Ich bin sehr stolz auf sie. Diesen Absprung aus der ersten Reihe schafft nicht jedes Sängerego. Irgendwann einzusehen, dass die Salome oder Isolde nicht mehr den eigenen Ansprüchen genügt. Meine Mutter ist eine ehrliche Person und eine scharfe Kritikerin. Ehrlich zu sich selber zu sein ist am schwersten.

Zuerst haben Sie ja Posaune und Komposition studiert. In welcher Ecke verstaubt Ihr Instrument?

Auf dem Dachboden meiner Mutter in Hamburg. Ich muss aber sagen, obwohl ich ein Diplom habe, hätte es für einen Orchesterplatz bestimmt nicht gereicht. Ich war wohl immer eher Sänger als Instrumentalist.

Macht es einen Sänger klüger, wenn er auch noch andere Fächer beherrscht?

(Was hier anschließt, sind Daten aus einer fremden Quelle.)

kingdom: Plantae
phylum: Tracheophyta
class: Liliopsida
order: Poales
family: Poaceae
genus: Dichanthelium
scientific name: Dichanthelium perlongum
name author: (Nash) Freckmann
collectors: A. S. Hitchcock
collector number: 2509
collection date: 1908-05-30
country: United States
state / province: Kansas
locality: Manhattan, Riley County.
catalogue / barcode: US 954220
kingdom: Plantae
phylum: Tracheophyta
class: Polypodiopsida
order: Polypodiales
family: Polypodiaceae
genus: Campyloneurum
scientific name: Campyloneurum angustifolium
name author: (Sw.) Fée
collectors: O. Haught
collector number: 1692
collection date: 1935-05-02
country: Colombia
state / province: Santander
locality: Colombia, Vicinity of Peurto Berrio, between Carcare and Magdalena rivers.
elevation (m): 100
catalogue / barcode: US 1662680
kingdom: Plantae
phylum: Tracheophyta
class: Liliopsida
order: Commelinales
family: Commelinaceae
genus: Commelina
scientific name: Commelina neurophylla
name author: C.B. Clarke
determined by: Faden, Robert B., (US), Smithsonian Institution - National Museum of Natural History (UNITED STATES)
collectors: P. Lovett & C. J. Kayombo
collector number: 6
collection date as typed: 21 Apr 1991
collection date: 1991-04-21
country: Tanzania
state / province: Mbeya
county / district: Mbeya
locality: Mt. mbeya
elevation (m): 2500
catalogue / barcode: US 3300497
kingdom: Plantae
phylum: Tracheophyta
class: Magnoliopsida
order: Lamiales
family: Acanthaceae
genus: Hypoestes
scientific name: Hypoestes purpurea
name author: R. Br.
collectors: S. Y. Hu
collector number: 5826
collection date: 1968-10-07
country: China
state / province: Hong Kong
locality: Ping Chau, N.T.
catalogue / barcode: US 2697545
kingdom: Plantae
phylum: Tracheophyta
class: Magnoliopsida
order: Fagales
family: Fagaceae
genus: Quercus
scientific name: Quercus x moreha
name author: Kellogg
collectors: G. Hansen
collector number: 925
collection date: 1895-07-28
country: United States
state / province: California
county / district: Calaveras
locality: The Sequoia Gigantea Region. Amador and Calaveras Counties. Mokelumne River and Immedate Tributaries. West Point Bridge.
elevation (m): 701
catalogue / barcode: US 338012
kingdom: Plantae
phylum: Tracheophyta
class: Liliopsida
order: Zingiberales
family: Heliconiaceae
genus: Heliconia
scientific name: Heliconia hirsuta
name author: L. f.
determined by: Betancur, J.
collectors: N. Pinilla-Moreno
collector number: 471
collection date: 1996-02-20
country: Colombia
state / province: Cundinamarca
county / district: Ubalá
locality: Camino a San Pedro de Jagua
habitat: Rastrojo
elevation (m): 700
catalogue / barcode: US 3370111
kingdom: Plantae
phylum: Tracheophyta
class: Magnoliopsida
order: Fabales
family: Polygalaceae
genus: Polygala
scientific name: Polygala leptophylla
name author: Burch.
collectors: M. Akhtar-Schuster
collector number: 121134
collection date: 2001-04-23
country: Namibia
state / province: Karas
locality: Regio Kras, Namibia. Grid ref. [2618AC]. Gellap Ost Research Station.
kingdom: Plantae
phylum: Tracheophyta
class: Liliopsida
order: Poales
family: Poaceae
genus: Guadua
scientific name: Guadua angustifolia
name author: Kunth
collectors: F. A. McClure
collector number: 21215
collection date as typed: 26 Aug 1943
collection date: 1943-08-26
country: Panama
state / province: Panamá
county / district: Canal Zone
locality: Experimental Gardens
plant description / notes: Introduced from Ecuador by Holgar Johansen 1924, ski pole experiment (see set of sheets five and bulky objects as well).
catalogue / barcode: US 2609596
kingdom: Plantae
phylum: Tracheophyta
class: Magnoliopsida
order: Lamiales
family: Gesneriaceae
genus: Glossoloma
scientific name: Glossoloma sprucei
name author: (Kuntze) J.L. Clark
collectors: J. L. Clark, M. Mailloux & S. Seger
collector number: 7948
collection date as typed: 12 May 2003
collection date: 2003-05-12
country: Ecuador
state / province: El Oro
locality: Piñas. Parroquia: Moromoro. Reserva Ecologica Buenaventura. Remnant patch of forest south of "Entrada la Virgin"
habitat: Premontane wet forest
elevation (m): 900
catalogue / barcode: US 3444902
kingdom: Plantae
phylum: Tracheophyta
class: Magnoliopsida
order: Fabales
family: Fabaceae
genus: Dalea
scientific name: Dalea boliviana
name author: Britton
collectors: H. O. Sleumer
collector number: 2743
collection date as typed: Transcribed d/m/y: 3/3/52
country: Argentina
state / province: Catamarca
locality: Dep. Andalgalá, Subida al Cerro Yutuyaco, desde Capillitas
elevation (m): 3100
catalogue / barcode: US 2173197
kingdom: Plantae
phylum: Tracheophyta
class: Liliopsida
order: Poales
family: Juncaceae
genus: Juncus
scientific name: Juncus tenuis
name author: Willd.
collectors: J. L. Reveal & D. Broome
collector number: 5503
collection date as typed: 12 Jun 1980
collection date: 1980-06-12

Das ist immer gut. Man darf sich nur nicht verzetteln und muss das Singen als Priorität im Auge behalten.

Manchmal komponieren Sie auch. Kommen Sie noch dazu?

Die Herausforderung bei einer Bearbeitung, wie zum Beispiel meiner Winterreise für Streichtrio und Gesang, ist, dass in der Klavierstimme eigentlich schon alles gesagt ist und Cello und Geige sich in 24 Liedern als wichtige Facetten etablieren müssen. Früher habe ich mehr komponiert, jetzt habe ich Frau und Kind, da hat man nicht mehr so viel Zeit.

Finden Sie, dass das Repertoire für Sänger erschöpft ist und erneuert werden sollte?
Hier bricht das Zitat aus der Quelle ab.